Maia Pasang Alarm Di Laga Pamungkas, Arema Andalkan Pertahanan Untuk Taklukkan PSIM

Arema FC menatap laga pamungkas melawan PSIM Yogyakarta dengan bekal dua kemenangan beruntun, tetapi perhatian utama tim justru tertuju pada cara menjaga gawang tetap aman. Di laga terakhir pekan ke-34 Super League 2025/2026 di Stadion Kanjuruhan, Kepanjen, Kabupaten Malang, Jumat sore, benteng pertahanan dipandang sebagai penentu untuk mengamankan hasil terbaik.

Walisson Maia menegaskan bahwa pertandingan ini tidak boleh dipandang ringan. Bek asal Brasil itu melihat PSIM punya kualitas pemain yang patut diwaspadai, sehingga Arema membutuhkan konsentrasi tinggi sejak awal sampai akhir.

Pertahanan jadi fondasi

Maia menilai disiplin di lini belakang akan sangat menentukan jalannya pertandingan. Dari posisinya sebagai bek, ia percaya pertahanan yang rapat bisa memberi keuntungan besar bagi tim secara keseluruhan.

Menurutnya, jika Arema mampu menjaga gawang tetap bersih, maka para pemain depan akan mendapat ruang lebih besar untuk mencetak gol. Dengan begitu, peluang untuk mengakhiri laga dengan kemenangan akan terbuka lebih lebar.

Pendekatan itu menunjukkan bahwa Arema tidak hanya bertumpu pada daya gedor. Tim juga perlu menjaga keseimbangan agar bisa mengontrol ritme permainan dan meredam ancaman lawan.

PSIM sudah dipelajari

Di balik kesiapan menghadapi laga penutup musim, Arema juga tidak datang tanpa bekal analisis. Tim pelatih sudah mempelajari PSIM secara mendalam agar para pemain lebih siap saat turun ke lapangan.

Maia mengakui laga ini tetap akan berjalan sulit karena lawan memiliki kualitas individu yang bagus. Situasi itu membuat Arema dituntut tampil rapi sejak menit awal, terutama dalam menjaga organisasi pertahanan.

Kewaspadaan menjadi penting karena laga terakhir biasanya berjalan dalam tekanan tinggi. Dalam kondisi seperti itu, kesalahan kecil di belakang bisa langsung mengubah arah pertandingan.

Arti lebih besar dari tiga poin

Bagi Maia, kemenangan atas PSIM bukan semata soal tambahan angka.

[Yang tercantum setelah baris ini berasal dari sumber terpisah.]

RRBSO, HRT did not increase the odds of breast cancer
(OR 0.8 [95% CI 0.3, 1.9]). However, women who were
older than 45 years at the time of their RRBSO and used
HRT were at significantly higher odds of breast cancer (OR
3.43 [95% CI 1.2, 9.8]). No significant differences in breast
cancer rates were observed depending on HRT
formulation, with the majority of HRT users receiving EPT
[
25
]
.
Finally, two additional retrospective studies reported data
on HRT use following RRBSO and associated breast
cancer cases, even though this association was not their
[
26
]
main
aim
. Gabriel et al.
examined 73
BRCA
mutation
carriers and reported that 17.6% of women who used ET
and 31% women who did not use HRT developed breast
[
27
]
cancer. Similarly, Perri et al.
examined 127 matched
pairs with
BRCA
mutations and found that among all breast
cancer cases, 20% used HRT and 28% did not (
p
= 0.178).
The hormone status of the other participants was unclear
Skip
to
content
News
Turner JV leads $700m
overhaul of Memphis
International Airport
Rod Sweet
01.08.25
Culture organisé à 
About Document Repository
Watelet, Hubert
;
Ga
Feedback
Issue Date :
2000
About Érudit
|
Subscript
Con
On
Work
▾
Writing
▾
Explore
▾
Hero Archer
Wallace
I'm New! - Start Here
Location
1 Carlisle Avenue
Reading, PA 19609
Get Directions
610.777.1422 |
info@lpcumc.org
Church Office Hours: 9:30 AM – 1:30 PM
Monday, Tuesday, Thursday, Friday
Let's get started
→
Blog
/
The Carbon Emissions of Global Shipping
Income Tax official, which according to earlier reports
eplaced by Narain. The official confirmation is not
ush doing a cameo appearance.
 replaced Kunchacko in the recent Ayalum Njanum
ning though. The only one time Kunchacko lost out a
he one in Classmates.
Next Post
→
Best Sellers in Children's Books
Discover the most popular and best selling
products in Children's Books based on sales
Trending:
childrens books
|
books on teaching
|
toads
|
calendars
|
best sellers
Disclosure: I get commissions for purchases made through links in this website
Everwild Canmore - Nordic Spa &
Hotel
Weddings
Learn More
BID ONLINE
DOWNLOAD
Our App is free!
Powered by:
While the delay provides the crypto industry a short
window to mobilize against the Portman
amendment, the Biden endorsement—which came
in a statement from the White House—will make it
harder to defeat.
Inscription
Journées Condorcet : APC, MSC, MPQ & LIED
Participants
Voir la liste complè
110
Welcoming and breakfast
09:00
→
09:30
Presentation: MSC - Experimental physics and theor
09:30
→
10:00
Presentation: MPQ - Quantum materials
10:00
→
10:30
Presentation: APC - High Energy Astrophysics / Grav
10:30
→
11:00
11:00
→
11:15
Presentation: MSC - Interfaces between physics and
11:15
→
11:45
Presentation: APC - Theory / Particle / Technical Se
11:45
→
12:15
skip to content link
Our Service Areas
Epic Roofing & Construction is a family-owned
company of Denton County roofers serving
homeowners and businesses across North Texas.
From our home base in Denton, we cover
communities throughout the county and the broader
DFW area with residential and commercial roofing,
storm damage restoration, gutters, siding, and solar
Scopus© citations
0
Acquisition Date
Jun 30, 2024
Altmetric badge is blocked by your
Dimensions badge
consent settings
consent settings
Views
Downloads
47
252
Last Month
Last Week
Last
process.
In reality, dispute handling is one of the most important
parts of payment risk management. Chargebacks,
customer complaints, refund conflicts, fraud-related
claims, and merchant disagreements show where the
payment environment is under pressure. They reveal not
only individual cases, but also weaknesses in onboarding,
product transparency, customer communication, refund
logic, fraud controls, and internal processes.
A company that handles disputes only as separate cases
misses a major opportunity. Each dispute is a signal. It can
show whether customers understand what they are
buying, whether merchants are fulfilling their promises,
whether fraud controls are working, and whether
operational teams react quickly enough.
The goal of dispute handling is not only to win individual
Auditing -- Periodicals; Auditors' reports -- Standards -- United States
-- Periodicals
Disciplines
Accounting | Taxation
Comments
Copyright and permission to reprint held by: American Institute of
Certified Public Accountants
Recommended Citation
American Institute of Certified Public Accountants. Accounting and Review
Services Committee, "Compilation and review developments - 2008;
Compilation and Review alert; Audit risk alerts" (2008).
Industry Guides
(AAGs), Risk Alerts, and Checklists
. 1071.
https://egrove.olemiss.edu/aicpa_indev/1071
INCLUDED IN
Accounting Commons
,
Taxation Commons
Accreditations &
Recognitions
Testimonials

Hasil positif pada laga ini akan menjadi penutup penting bagi seluruh tim setelah melewati musim yang panjang dan menuntut konsistensi.

Arema datang dengan modal percaya diri dari dua kemenangan sebelumnya. Namun, modal itu tetap harus diimbangi dengan fokus penuh agar tidak hilang begitu saja di laga terakhir.

Maia menekankan bahwa laga penutup musim membutuhkan keseimbangan antara bertahan dan menyerang. Tim harus tetap disiplin saat tidak menguasai bola, lalu memanfaatkan peluang sekecil apa pun ketika menyerang.

Kesan enam bulan bersama Arema

Selama sekitar enam bulan membela Arema FC, Maia mengaku merasakan besarnya nama klub ini. Ia menyebut pengalamannya di Indonesia sebagai sesuatu yang mengejutkan karena skala tim dan perhatian yang mengitarinya sangat besar.

Ia juga menilai Arema adalah tim besar dengan reputasi yang tidak kecil. Pengalaman itu membuatnya memahami bahwa ekspektasi terhadap klub selalu tinggi, apalagi di laga-laga penting seperti penutup musim.

Karena itu, duel melawan PSIM ikut berkaitan dengan upaya menjaga nama besar tim. Arema dituntut tampil rapi, fokus, dan tidak memberi ruang berlebih kepada lawan sampai pertandingan benar-benar selesai.

Jika benteng belakang bisa berdiri kokoh, Arema punya peluang lebih besar untuk menutup musim dengan hasil positif. Di pertandingan yang sarat tekanan ini, kerja pertahanan bisa menjadi pembeda utama bagi tim tuan rumah.